I’m shocked that Ministers in a State Government are brazenly humiliating the goals of the PM.
Jai Maharashtra,
Two days ago, Prime Minister Narendra Modi appealed to Indians to adopt austerity. Reduce gold purchases, avoid unnecessary foreign travel, consume less petrol and diesel, shift to electric vehicles, and embrace work-from-home practices. Why? Because gold and crude oil are imported, and they drain precious foreign exchange reserves. And with the Iran conflict escalating, global crude prices have surged sharply.
Fair enough. But the Prime Minister and senior leaders continue to travel across the country with massive convoys, roadshows, helicopters, flower showers, and extravagant political campaigns. Will the prime minister admit that ‘such political excesses were our mistake, and all of us including me, will not repeat it’? Why should the common man suffer for your mistakes? Is austerity meant only for the citizen and never for the political class?
Crude oil today is hovering around 90–100 dollars per barrel. But this is not the first time the world has seen such prices. During the 2008 financial crisis, during the Arab Spring of 2011–12, and the 2013–14 phase (when the BJP itself aggressively attacked the UPA over fuel prices) and again during the OPEC production cuts in 2022–23, crude prices had similarly touched these levels. During 3-4 such periods Dr. Manmohan Singh was the Prime Minister. Narendra Modi himself held the position once. Dr. Manmohan Singh did not ask citizens to stop travelling abroad. Narendra Modi himself did not make such appeals earlier either. So why now? When global crude prices had fallen to nearly 60–65 dollars per barrel, Indian citizens were still paying extremely high prices for petrol and diesel because of heavy taxation. The government earned lakhs of crores through fuel taxes. Where did that money go?
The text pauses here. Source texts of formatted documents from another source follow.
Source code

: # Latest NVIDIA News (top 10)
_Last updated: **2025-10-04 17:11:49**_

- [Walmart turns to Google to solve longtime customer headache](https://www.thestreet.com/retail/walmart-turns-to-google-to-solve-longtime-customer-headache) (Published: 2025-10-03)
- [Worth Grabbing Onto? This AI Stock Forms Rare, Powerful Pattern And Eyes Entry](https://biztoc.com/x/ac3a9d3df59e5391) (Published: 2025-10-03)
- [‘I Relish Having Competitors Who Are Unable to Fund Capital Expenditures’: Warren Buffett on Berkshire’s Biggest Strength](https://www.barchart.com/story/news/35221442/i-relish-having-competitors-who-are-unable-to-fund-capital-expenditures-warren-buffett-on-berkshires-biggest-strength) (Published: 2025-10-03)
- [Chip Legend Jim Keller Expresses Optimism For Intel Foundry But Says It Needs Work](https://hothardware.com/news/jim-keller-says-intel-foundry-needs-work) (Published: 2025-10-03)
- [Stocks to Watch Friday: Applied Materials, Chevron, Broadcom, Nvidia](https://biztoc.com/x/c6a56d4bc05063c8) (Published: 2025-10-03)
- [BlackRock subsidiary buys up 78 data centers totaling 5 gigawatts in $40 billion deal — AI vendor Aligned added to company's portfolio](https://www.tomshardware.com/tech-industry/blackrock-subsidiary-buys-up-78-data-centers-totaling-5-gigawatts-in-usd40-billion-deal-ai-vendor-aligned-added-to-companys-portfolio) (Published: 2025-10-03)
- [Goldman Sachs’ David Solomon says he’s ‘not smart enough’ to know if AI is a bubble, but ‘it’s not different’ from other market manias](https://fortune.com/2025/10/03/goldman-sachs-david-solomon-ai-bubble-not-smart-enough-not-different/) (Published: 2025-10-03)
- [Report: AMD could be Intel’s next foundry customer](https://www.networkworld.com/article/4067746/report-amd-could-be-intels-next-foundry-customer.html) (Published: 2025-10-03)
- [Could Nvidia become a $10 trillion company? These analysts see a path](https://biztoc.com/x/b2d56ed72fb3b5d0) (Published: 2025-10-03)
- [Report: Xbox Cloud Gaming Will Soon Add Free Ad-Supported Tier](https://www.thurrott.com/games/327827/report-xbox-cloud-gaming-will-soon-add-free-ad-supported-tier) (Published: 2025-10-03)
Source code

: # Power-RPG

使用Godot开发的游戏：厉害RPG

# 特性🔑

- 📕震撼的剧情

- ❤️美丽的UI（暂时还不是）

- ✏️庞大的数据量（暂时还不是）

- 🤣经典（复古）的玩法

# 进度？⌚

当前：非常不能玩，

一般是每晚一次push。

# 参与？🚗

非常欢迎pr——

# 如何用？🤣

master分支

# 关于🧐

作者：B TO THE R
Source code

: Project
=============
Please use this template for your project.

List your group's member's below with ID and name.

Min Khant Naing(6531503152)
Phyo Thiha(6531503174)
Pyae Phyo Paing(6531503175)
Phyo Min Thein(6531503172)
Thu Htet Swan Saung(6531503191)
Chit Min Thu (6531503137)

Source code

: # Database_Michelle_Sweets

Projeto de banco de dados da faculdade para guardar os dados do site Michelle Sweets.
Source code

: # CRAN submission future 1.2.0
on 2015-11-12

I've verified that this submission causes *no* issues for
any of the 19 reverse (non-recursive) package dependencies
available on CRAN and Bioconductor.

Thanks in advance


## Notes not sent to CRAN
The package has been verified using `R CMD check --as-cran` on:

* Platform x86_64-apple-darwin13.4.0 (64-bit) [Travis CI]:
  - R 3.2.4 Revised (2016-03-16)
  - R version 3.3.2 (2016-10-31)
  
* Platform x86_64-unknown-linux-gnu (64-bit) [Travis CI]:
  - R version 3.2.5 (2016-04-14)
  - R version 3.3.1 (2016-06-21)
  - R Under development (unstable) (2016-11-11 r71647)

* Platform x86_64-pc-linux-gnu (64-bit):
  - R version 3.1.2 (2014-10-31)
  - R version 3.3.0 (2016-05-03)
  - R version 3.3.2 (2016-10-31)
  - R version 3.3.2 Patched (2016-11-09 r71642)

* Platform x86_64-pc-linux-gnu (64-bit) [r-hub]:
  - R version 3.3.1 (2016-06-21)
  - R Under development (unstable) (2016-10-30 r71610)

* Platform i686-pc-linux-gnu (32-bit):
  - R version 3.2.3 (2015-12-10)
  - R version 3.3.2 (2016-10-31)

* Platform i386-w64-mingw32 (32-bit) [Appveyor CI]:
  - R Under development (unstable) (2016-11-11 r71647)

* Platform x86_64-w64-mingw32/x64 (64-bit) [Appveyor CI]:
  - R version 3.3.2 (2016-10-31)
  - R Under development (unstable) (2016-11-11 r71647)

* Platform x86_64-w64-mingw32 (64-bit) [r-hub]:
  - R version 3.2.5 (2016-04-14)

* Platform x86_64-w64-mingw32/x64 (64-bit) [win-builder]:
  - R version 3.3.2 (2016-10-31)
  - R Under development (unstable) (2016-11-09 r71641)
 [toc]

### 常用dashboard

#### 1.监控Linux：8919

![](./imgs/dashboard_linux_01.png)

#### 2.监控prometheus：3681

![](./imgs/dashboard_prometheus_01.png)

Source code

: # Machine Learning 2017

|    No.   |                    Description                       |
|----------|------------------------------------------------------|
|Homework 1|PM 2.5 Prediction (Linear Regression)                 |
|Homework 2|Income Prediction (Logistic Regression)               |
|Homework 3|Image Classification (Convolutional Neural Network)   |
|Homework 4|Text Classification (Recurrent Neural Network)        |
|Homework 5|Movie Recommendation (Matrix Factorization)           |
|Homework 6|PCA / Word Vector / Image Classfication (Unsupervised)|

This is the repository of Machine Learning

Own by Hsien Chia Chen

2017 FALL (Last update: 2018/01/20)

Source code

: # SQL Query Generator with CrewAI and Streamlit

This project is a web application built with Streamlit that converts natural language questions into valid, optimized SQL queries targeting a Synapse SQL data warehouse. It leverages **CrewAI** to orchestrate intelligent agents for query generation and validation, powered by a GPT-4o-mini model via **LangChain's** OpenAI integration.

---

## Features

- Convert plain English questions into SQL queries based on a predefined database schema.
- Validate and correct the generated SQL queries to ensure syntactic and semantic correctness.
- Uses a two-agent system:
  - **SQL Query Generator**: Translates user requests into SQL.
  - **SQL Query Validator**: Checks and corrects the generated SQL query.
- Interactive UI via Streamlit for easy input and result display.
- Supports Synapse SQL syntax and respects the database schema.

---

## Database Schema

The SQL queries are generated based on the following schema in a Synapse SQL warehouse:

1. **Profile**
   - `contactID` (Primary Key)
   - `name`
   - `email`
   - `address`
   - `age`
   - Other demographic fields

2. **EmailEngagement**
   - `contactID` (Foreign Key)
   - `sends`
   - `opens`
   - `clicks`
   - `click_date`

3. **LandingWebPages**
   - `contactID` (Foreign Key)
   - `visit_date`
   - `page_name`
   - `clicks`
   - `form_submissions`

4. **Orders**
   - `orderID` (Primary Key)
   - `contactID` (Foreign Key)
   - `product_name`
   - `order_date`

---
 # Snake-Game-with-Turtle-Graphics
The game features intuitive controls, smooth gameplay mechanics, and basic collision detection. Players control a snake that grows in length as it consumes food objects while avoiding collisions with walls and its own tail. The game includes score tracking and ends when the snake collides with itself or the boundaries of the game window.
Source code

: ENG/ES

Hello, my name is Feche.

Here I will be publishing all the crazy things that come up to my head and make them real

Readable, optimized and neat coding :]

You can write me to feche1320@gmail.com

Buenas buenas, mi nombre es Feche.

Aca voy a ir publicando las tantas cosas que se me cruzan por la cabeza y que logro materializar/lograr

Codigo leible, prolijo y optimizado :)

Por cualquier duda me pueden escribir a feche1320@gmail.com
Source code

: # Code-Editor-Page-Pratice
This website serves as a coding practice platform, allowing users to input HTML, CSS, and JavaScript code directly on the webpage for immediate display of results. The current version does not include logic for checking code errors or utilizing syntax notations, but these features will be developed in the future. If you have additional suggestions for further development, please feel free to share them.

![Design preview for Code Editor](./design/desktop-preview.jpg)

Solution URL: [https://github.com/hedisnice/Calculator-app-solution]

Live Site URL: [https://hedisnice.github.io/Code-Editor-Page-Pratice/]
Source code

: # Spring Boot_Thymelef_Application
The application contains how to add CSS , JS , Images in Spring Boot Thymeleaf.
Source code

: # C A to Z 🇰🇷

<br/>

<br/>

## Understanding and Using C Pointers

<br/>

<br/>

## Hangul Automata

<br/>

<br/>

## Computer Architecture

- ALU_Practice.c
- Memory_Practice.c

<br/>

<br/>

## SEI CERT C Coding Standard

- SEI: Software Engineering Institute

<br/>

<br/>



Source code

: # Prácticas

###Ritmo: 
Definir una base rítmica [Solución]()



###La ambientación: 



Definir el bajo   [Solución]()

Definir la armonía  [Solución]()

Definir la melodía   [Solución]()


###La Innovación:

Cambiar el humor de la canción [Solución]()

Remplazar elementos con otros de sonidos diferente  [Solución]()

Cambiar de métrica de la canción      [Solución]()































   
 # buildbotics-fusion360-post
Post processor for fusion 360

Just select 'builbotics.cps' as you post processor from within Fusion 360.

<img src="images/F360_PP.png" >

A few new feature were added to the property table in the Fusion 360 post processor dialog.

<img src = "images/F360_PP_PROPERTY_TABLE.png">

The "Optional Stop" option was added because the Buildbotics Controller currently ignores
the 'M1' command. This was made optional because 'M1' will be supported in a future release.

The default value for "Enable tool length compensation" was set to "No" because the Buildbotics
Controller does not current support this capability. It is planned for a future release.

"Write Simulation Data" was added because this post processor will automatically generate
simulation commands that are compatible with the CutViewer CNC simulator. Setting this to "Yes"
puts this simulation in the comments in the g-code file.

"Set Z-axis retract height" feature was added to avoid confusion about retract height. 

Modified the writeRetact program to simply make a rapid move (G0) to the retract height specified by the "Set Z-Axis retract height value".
The Prime Minister once mocked the “freebie culture.” Yet elections - from Maharashtra to Bihar to West Bengal - are increasingly fought and won through precisely such populist giveaways. In Maharashtra, the ‘Ladki Bahin’ scheme has put tremendous strain on state finances. Instead of genuinely empowering women through jobs, education, and safety, governments distribute temporary cash benefits while inflation silently takes back much of that money. If the economic situation is indeed serious, will the Prime Minister openly ask all political parties to stop competitive populism?
The PM now asks citizens to reduce fuel consumption. Fine. But why did this wisdom not emerge during massive election campaigns involving thousands of vehicles, endless roadshows, and the transport of lakhs of supporters across states like West Bengal, Assam, Tamil Nadu, and Kerala? That itself would have burnt crores of liters of petrol and diesel. This didn’t occur to you when massive money power was wielded to gain votes there? Citizens are also being advised to avoid foreign travel. But how many Indians can afford international travel today? Even the middle class that can afford it is living under constant job insecurity. Students wish to study abroad because India has not invested deeply enough in higher education over the last decade, nor created enough confidence in domestic institutions. All you seem to be interested in is imposition of Hindi.
Meanwhile, foreign institutional investors have been steadily pulling money out of Indian markets. Estimates suggest that nearly ₹1.5 lakh crore has exited over the past few months. The Prime Minister and his Chief Ministers travel to colder climates to cement investment deals. But if they are making those deals with Indian companies, why even go to Switzerland for it? The Prime Minister himself is embarking on another multi-country foreign tour beginning May 15. First cancel these travels and then preach austerity.